Oxidative degradation of polyethylene by two novel laccase-like multicopper oxidases from Rhodococcus opacus R7.

The production of synthetic plastics, especially polyethylene, has reached a crucial level, making highly challenging plastic waste management. This paper aims to elucidate the role of two novel laccase-like multicopper oxidases in polyethylene oxidative degradation based on transcriptomic data from Rhodococcus opacus R7 grown on polyethylene. The purification of the recombinant proteins, LMCO2 and LMCO3 belonging respectively to the three- and two-domains laccase families, showed that they are endowed with different functional features.
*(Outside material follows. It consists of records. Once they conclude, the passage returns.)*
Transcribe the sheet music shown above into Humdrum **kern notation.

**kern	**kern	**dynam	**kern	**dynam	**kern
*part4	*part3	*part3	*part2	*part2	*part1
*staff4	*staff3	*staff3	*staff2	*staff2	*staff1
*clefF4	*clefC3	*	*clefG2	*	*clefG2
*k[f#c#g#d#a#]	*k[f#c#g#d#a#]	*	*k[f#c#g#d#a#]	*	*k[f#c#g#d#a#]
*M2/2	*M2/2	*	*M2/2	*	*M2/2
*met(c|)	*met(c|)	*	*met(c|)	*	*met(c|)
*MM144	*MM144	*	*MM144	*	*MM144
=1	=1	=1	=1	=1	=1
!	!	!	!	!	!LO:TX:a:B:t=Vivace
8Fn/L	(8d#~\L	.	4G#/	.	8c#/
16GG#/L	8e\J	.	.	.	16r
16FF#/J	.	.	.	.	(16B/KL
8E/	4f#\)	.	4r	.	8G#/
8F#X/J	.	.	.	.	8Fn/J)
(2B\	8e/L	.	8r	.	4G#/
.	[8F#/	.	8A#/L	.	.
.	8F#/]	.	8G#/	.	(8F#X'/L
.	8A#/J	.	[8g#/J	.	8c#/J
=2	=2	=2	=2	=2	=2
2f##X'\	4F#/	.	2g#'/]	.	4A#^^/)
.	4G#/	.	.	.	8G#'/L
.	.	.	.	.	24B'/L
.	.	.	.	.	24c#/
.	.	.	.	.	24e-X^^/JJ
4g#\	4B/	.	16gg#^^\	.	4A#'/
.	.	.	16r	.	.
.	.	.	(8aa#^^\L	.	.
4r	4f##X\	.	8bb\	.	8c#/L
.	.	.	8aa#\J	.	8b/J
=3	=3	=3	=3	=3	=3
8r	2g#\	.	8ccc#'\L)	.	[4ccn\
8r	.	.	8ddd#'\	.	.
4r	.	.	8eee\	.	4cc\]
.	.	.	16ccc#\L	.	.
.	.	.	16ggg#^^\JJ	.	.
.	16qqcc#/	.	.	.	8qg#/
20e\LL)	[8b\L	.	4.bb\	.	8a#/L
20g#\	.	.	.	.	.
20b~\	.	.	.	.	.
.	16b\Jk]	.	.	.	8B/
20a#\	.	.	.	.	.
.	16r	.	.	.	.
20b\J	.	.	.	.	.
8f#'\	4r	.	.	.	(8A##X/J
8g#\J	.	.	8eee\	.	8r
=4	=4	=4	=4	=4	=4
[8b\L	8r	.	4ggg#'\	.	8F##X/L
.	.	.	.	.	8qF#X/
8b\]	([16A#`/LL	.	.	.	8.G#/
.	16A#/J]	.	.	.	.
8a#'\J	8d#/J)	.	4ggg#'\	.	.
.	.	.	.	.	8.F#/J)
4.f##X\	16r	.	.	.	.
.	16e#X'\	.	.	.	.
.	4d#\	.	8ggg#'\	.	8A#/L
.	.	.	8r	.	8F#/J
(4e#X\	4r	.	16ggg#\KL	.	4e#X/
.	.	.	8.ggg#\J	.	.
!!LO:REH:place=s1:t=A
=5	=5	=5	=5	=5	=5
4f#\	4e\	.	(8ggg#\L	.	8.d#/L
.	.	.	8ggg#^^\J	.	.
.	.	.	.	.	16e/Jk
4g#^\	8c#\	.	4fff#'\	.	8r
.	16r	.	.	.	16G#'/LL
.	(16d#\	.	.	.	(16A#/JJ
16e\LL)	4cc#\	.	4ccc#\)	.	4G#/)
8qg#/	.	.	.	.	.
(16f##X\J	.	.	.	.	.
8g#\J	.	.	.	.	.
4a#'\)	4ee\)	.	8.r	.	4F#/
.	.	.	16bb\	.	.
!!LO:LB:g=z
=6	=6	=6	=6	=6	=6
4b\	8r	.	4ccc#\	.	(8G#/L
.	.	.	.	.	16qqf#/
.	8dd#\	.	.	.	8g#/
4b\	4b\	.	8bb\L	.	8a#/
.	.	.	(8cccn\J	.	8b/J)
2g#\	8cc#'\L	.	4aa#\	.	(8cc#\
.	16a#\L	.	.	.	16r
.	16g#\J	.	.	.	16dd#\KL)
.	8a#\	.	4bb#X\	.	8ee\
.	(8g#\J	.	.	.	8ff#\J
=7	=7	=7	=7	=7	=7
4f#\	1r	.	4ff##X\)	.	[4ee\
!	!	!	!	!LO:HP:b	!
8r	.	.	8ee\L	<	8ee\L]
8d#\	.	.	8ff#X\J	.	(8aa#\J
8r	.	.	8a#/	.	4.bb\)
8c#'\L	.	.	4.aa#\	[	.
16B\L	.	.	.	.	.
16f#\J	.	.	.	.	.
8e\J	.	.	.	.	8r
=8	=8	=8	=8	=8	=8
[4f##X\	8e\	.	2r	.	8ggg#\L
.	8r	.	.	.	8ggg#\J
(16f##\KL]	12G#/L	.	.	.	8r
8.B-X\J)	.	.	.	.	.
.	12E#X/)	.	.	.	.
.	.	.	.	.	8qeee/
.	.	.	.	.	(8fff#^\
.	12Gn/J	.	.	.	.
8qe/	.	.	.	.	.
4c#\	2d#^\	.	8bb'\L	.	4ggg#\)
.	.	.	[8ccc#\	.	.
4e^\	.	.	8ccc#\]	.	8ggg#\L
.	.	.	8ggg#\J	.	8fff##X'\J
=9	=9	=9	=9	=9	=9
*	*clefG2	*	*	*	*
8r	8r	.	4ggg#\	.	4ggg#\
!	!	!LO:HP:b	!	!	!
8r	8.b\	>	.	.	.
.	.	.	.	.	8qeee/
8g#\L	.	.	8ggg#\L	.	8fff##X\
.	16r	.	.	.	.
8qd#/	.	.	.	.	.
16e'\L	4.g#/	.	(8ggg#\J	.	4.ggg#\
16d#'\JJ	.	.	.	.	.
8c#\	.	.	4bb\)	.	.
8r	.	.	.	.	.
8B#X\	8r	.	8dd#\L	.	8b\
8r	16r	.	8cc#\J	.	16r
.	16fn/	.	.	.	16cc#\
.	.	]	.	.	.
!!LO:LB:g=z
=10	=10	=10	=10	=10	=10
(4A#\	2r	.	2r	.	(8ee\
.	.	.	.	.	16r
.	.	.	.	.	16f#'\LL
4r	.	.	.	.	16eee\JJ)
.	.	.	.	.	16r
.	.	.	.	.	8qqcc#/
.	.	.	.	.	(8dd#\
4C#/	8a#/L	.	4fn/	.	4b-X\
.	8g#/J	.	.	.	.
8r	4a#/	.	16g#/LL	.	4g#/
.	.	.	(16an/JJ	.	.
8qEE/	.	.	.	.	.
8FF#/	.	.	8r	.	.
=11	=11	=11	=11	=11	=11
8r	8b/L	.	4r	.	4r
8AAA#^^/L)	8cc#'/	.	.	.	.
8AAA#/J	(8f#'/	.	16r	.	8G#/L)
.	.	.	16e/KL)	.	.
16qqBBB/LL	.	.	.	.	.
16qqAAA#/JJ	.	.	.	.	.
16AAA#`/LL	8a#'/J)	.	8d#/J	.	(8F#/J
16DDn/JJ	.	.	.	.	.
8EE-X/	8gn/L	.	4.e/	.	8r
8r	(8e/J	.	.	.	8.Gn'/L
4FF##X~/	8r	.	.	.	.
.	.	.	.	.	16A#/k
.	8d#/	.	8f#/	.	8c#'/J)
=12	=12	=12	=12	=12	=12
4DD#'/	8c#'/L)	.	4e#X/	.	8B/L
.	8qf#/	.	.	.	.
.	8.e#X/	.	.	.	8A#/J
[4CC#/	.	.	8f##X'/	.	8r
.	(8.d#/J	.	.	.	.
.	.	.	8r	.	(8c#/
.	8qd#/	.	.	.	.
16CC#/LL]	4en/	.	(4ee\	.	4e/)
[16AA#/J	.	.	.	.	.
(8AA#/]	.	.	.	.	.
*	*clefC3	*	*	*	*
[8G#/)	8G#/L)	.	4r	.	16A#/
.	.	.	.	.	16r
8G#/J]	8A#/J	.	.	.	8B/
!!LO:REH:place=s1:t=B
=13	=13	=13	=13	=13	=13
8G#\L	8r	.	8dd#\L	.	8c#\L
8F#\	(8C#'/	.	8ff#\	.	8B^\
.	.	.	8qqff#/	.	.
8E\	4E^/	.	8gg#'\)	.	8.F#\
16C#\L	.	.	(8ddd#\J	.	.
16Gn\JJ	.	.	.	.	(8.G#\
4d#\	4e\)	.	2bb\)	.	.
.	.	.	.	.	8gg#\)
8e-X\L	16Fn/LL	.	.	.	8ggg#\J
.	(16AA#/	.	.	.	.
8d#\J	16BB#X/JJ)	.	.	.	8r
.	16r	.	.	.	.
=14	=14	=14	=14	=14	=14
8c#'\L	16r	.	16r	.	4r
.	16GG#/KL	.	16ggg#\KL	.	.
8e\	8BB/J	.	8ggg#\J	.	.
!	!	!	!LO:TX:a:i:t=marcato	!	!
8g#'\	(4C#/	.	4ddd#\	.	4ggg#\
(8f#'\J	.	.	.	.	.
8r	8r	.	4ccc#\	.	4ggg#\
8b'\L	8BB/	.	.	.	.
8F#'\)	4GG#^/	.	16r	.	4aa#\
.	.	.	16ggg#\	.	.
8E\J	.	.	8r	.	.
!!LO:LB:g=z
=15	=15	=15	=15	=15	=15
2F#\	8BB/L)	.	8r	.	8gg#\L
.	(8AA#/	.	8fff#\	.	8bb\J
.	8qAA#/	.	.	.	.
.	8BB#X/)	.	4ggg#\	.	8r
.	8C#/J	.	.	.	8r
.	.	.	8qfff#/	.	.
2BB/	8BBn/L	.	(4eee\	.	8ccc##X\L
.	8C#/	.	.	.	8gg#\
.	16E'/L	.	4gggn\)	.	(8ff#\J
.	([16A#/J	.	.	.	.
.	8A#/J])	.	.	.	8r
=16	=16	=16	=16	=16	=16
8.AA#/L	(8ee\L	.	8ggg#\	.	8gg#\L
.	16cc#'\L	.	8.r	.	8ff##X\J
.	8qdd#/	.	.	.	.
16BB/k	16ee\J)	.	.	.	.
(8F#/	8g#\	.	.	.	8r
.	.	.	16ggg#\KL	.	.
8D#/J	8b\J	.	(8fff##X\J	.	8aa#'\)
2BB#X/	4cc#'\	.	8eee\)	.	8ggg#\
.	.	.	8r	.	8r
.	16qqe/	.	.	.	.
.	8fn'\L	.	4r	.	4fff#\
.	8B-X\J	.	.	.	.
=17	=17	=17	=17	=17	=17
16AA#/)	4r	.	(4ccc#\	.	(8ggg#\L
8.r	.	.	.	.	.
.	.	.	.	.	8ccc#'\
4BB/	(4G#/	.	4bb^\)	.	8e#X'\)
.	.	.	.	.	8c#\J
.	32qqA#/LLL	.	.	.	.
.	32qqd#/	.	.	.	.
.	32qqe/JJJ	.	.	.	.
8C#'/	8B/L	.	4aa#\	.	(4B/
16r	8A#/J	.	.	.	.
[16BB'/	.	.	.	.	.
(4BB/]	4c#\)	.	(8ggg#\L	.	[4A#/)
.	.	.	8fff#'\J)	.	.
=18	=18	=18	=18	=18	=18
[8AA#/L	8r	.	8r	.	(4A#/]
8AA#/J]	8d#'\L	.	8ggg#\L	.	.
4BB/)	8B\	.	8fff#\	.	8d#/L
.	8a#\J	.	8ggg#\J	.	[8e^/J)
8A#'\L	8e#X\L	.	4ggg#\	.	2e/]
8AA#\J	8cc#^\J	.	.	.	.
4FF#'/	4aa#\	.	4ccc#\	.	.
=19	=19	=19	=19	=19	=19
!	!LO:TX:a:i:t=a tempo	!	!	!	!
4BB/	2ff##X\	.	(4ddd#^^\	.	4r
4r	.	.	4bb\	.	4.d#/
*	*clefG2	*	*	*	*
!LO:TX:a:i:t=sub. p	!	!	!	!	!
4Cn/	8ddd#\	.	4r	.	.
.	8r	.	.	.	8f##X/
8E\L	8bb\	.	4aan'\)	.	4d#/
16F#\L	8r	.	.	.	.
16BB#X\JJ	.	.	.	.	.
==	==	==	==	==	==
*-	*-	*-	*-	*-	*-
LMCO2 showed the highest enzyme activity at 65 °C with an optimal pH of 7.0, while LMCO3 exhibited the highest activity at 80 °C at acidic pH. LMCOs showed activity on both phenolic (i.e., 2,6-DMP) and non-phenolic (i.e., ABTS) compounds and they were thermostable. The oxidative activity of LMCO2 and LMCO3 on untreated low-density polyethylene was assessed by combining Fourier transform infrared spectroscopy and gas chromatography coupled with mass spectrometry analyses. Oxidation of PE was recorded within a short time range (24-48 h) and revealed previously not described patterns of alkyl compounds and oxygenated products including ketones, alcohols, and carboxylic acids. Structural analysis of LMCO2 and LMCO3 together with density functional theory calculations allowed to identify structural and electronic elements presumably involved in the oxidation of polyethylene.